Treated female rats had small numbers of endometrial adenocarcinomas
and uterine leiomyosarcomas. Although these tumours were not present
in the relatively smaller number of controls, the incidence was too
low to be statistically significant. Nevertheless, the incidences of
these tumours were higher than expected from historical control data
(NCI 1978).
COMMENTS
Daminozide was reviewed by the 1977 Meeting but an ADI was not
estimated. The rat teratogenicity study reviewed at that time was
carried out by IBT and is invalid. A study subsequently published is
inadequate for the evaluation of teratogenicity. Consequently, the
Meeting deferred further consideration of this compound.

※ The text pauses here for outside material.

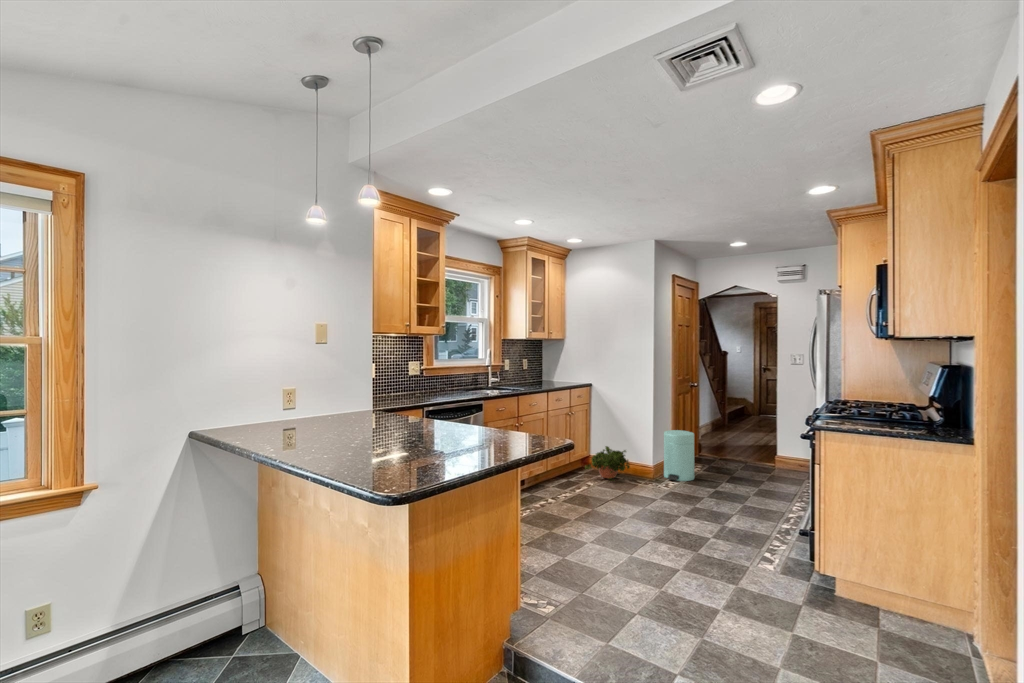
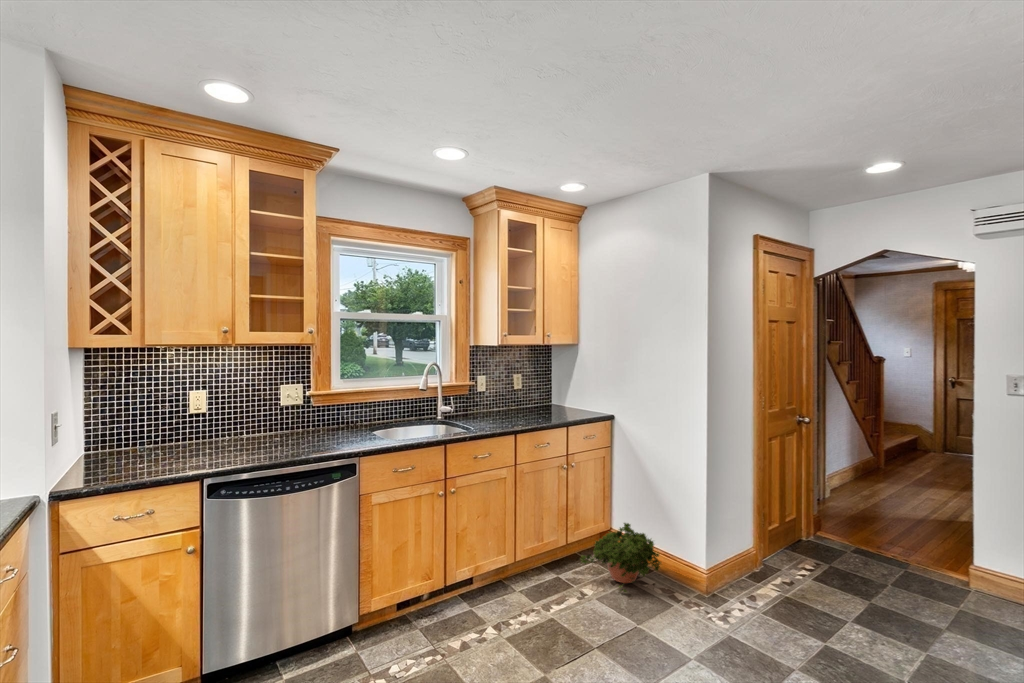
trash can: present [664,430,694,481] -> none [728,505,786,608]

FURTHER WORK OR INFORMATION
Required (before an ADI can be estimated)
1. Adequate data to assess the carcinogenicity of daminozide.
2. An adequate teratogenicity study.
3. Information on biotransformation in animals.
REFERENCES - TOXICOLOGY
Khera, K.S., Whalen, C., Trivett, G. & Anyers, G. Teratologic
1979 assessment of maleic hydrazide and daminozide, and
formulations of ethoxyquin, thiabendazole and naled in rats.
J. Environ. Sci. Health, B14(6): 1563-77.
NCI. Bioassay of daminozide for possible carcinogenicity. CAS No.
1978 1596-84-5. US National Cancer Institute, Bethesda, Md. PB-
285-073.
Toth, B., Wallcave, L., Patil, L., Schmeltz, I. & Hoffman, D.
1977 Induction of tumours in mice with the herbicide succinic
acid 2,2-dimethylhydrazide. Cancer Res., 37: 3497-3500.